Always remember that because the bureaucracy has been around since before you were born, it will outlive you. The greatest potential for your achievement within it may in fact be negligible.

Quite unoriginally, I would liken a good bureaucracy to a vast machine whose individual parts may be comprehensible to the people who operate within them, but whose entirety and operation are unfathomable even to those in positions of power and privilege. In a sense, there is an absurdist quality to the best bureaucracies, a quality that the aspiring bureaucrat might find either terrifying or incredibly liberating, depending on her temperament. Bureaucracies are terrifying in their ability to wait out individual ambition, their ability to chew up the careers of those who serve within them and spit them out at retirement, hopefully with their pension intact.

But if that’s as far as you look, you are probably not going to thrive in a bureaucracy. Yes, I said thrive. Because you can if you know what you’re doing. And if you follow these basic rules.

The first rule of bureaucracy is relax a bit. Sure, in some respects you are competing with others, especially if you’re looking for promotions. But that doesn’t mean you have make your life miserable attempting to move the unmovable. The sooner you realize that bureaucracies do not respond to force, the better off you’ll be. You can’t win in a bureaucracy with hard power. That is a game the bureaucracy always wins. So relax a bit and look for less direct ways to achieve anything you need or want to achieve.

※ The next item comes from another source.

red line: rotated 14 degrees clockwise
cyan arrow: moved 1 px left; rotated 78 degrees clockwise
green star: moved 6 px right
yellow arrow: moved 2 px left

The second rule of bureaucracy is understand the letter of the written rules. Not the spirit, the letter. Understanding the rules allows you to do a couple of things. First, if you know the exact wording of the rules, you will know how to minimize the chances of wasting six months or a year trying to get something through an arcane and opaque process only to have it rejected at some point because you didn’t read the rules. Second, knowing the rules gives you some clues on which rules can be safely ignored. More or less. This is important because…

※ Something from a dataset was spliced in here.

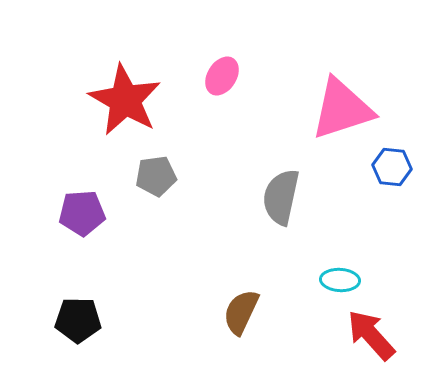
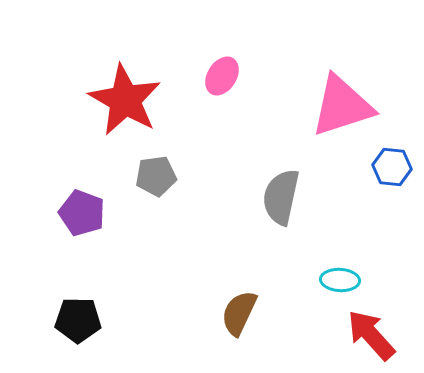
pink triangle: moved 3 px up
purple pentagon: rotated 24 degrees clockwise
brown semicircle: moved 2 px left, 1 px down
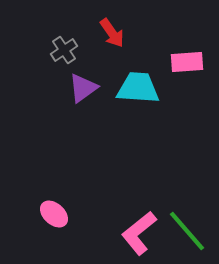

The third rule of bureaucracy is nothing is achievable in the bureaucracy within the written rules. Formal, written rules exist solely to deny permission. Remember that. Even if all technicalities are met to the letter of the rules, whatever you are trying to get done will probably fail. Fortunately for you, the written rules are not the only rules that govern bureaucracies. There are unwritten informal rules that you also need to know. Written rules are only trod in isolation of the unwritten rules by a) the stupid, b) the brave (and thus very stupid), or c) those with no other options (and thus very, very stupid, or they wouldn’t have found themselves in this dilemma). Most who fall into category a simply don’t know the informal rules, but ignorance in this case is stupidity. Correctable, but stupid.

The fourth rule of bureaucracy is because nothing is achievable in the bureaucracy, all things are possible. If you understand the preceding rules, then this should make sense to you. If not, read on. Remember what I said earlier about force and hard power? They don’t work when you have to operate within the informal rules, because getting anything accomplished in this territory is all about relationships. It’s not enough simply to know who is responsible for moving requests from one level to another, although that’s a start. It’s also about being able to convince these people to help you out within their capacity to do so. To do this, you need leverage, preferably of a reusable kind. Blackmail is not, in this case, a renewable resource, so do your best to avoid it. What you want is to be on friendly terms with those who can exercise any decisions over what you want to accomplish, but you can’t just crassly walk up to people and schmooze them into doing you favors. It is worth noting that those you work with do so under the auspices of the same rules you do. Use that to your advantage. If you can master this subtle art, everything is possible, even, on occasion, things that are outside the letter of the rules.

The fifth rule of bureaucracy is because permission is impossible to get, seek forgiveness instead. This is usually one of the informal rules, but it is close enough to being universal, even outside strong bureaucracies, that it deserves a place here. Forgiveness is much easier to get when whatever you do is either highly successful or doesn’t really cause problems for people like your boss.

There are more rules, of course, and I will talk about them in later installments, if I ever get around to writing them again. Until then, happy adventuring, bureaucrats.